| Directions |
1 – From the wildflower notes, list every other name they give for Jack in the pulpit, including its scientific name.
2 – Please carry the wildflower notes forward from their last sentence.

─── Passage for review

9. Skunk Currant aka Ribes glandulosum

This is the first appearance of skunk currant (Ribes glandulosum) on this blog. I know a place where hundreds of these plants grow but I’ve never seen one blooming so I was never sure what they were. I’ve read that the plant gets its common name from the odor given off by its ripe dark red berries, which doesn’t sound too appealing but they are said to be very tasty. If you can get past the smell, I assume. This is a very hairy plant; even its fruit has hairs. The Native Ojibwa people used the root of skunk currant to ease back pain but it is not a favorite of foresters or timber harvesters because it carries white pine blister rust, which can kill pine trees.

10. Jack in the Pulpit

Another name for Jack in the pulpit is Indian turnip (Arisaema triphyllum) because Native Americans knew how to cook the poisonous root to remove the toxic calcium oxalate crystals. They called the plant  “tcika-tape” which translates as “bad sick,” but they knew how to use it and not get sick. They also used the root medicinally for a variety of ailments, including as a treatment for sore eyes. This plant is also called bog onion because the root looks like a small onion and it grows in low, damp places. It is in the arum family and is similar to the “lords and ladies” plant found in the U.K.

11. Jack in the Pulpit

I always lift the hood to see the beautiful stripes and to see if Jack is being pollinated. Jack is the black, club shaped spadix surrounded by the showy spathe, which is the pulpit. The plant has a fungal odor that attracts gnats and other insects and if they do their job Jack will become a bunch of bright red berries that white tail deer love to come by and snack on.

──────
─── Extracted data

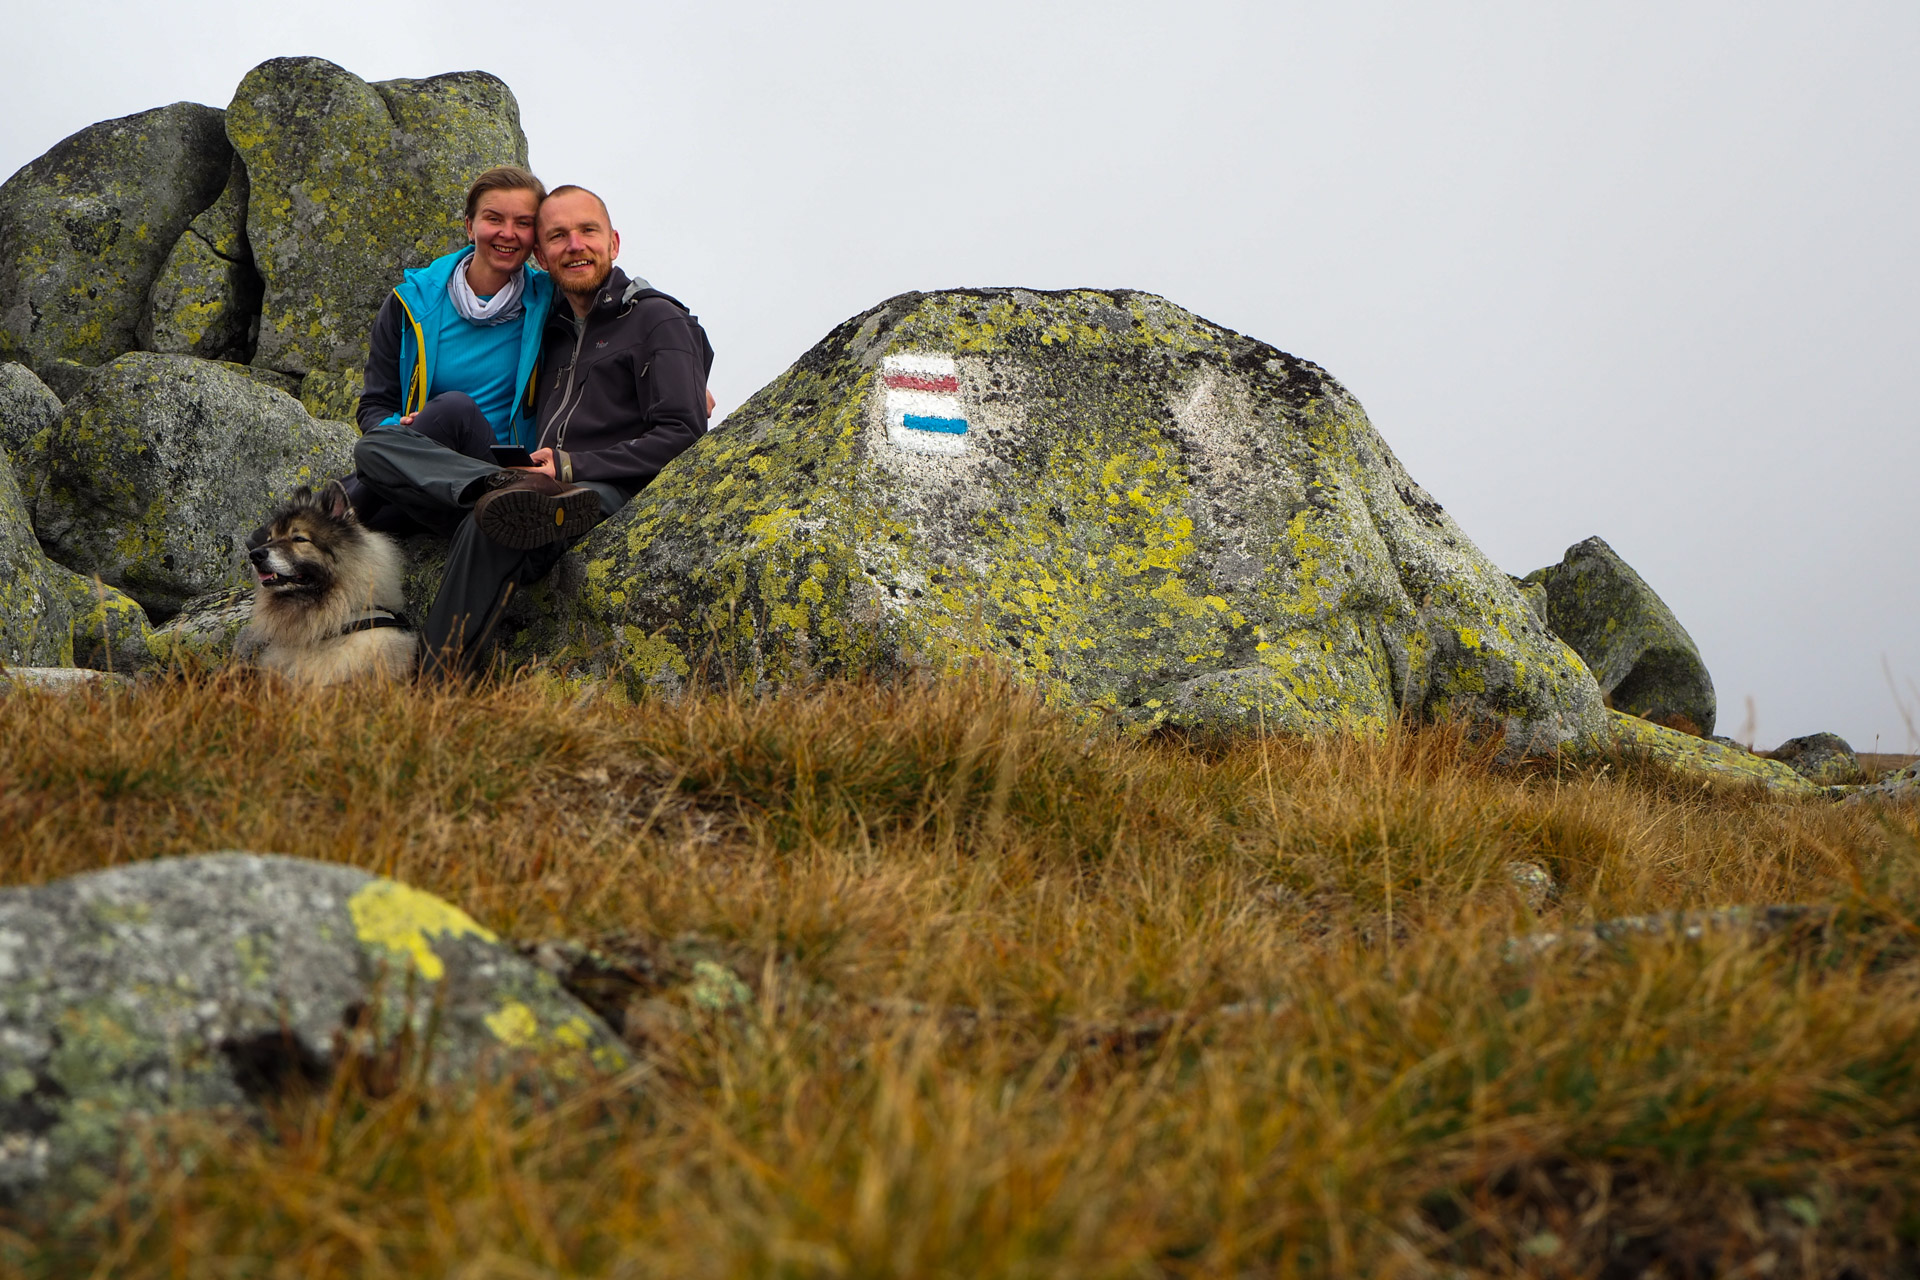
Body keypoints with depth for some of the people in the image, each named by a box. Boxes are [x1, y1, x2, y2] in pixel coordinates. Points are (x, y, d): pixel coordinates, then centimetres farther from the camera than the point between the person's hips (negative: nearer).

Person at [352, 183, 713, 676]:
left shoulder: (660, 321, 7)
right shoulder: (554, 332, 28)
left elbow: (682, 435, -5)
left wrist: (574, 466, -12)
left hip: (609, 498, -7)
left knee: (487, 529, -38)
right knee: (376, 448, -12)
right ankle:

──────

| Written answers |
1 – Indian turnip, Arisaema triphyllum, "tcika-tape," bog onion

2 –
12. Lilac

I love lilacs so they always have a place included here. Many people here in New Hampshire think that lilacs are native to the state but they aren’t. They (Syringa vulgaris) were first imported from England to the garden of then Governor Benning Wentworth in 1750 and chosen as the state flower in 1919 because they were said to “symbolize that hardy character of the men and women of the Granite State.” Rejected were apple blossoms, purple aster, wood lily, Mayflower, goldenrod, wild pasture rose, evening primrose and buttercup. The pink lady’s slipper is our state native wild flower.

13. Lilac

Until I saw this photo I never realized how suede-like lilac flowers look. I was too busy sucking the sweet nectar out of them as a boy to notice, I guess.

14. Lily of the Valley

Lily of the valley always reminds me of my grandmother because I can remember bringing her fistfuls of them along with dandelions, violets and anything else I saw. She would always be delighted with my rapidly wilting bouquet and would immediately put it in a jelly jar of water. These plants are extremely toxic but I never once thought of eating or putting any part of one in my mouth, so I hope all of the mothers and grandmothers out there will give the little ones a chance to see your face light up as they thrust out a chubby fist full of wilted lily of the valley blossoms. I can tell you that, though it might seem such a small thing, it stays with you throughout life. It also teaches a child a good lesson about the great joy to be found in giving.

15. Trillium

It’s time to say goodbye to purple trilliums (Trillium erectum,) which are another of our spring ephemerals that seem almost like falling stars, so brief is their time with us. You can tell that this trillium is on its way out by the way its petals darken from red to dark purple, unlike the painted trillium we saw earlier with petals that lighten as they age.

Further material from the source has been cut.